一丝很浅淡的联系,靠那血线连着。傅云竟短暂拥有了照影的主导权,不用每次注入火灵,也能诱发剑气。
然而傅云还是多问一句:“可愿为我而战?”
剑气依旧凛冽,却不再攻击傅云,一往无前。傅云苍白的脸掠过淡笑,眼角血痕随之一弯,“好照影。”
剑气护体,这一次上岸,傅云身伤功成。
剑尖挑着一朵妖异的花。
妖花离土即枯,残存的灵识发出哀婉蛊惑,凄凄切切。
吃了我。
让我活在你身体中,你会变得和我一样美,所有人都会爱上你,奉献你。
他们会自愿为你采补……
傅云调用全部灵力,扼杀妖花灵智——他要爱来做什么?
他要让它臣服。
妖花死,傅云锁骨一烫,借剑照己,只见身前出现一枚浅粉花印。
——实阵已夺,空间认主。
远处,陆上新生一朵妖花。
近处,水中缓缓荡开淡红血色。
傅云将夺来的玉简按在胸口。它不复滚烫,触手温凉,如此平和……可他的心脏在疯狂跳动。

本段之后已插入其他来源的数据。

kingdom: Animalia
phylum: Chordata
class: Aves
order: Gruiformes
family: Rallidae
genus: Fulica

他成功了。代价是满身外伤,以及最麻烦的——湖水寒气与古木毒液混合成的毒,深入经脉。
傅云却有些恍惚:就这么简单?
只需要流一点血,疼一阵,就能得到想要的东西?
为何过去三十年,他从没想过真正闯荡?
记忆里,从入外门起,傅云就被引介给内务司,从此陷在杂务中。他还自得——家族无势,能借此结交大宗长老,多幸运啊。
师门只教会他忘了初心。
傅云稍作平复,把神识探入玉简,牢记功法,又让系统记录一遍。
随即碾碎玉简,断绝再被他人学习的可能。
心念再动,妖花情毒为他驱使,傅云清除了他和谢灵均体内的毒。
他思考片刻,保留了自己经脉中部分寒毒,再藏一丝在谢灵均丹田。
*
谢灵均醒来时,体内情毒不再,只剩很淡的躁动。
湖中有一个身影——漫天被剑气斩落的妖花残瓣,浮在空中,极致的艳色,像一片片血刃,簇拥一人。
谢灵均挣脱定身符的刹那,傅云看了过来。
他容色苍白,唇干涩——像他手中枯萎的花,那几片挤不出汁液的瓣。傅云一点湖面,踩碎月影,落在谢灵均之前。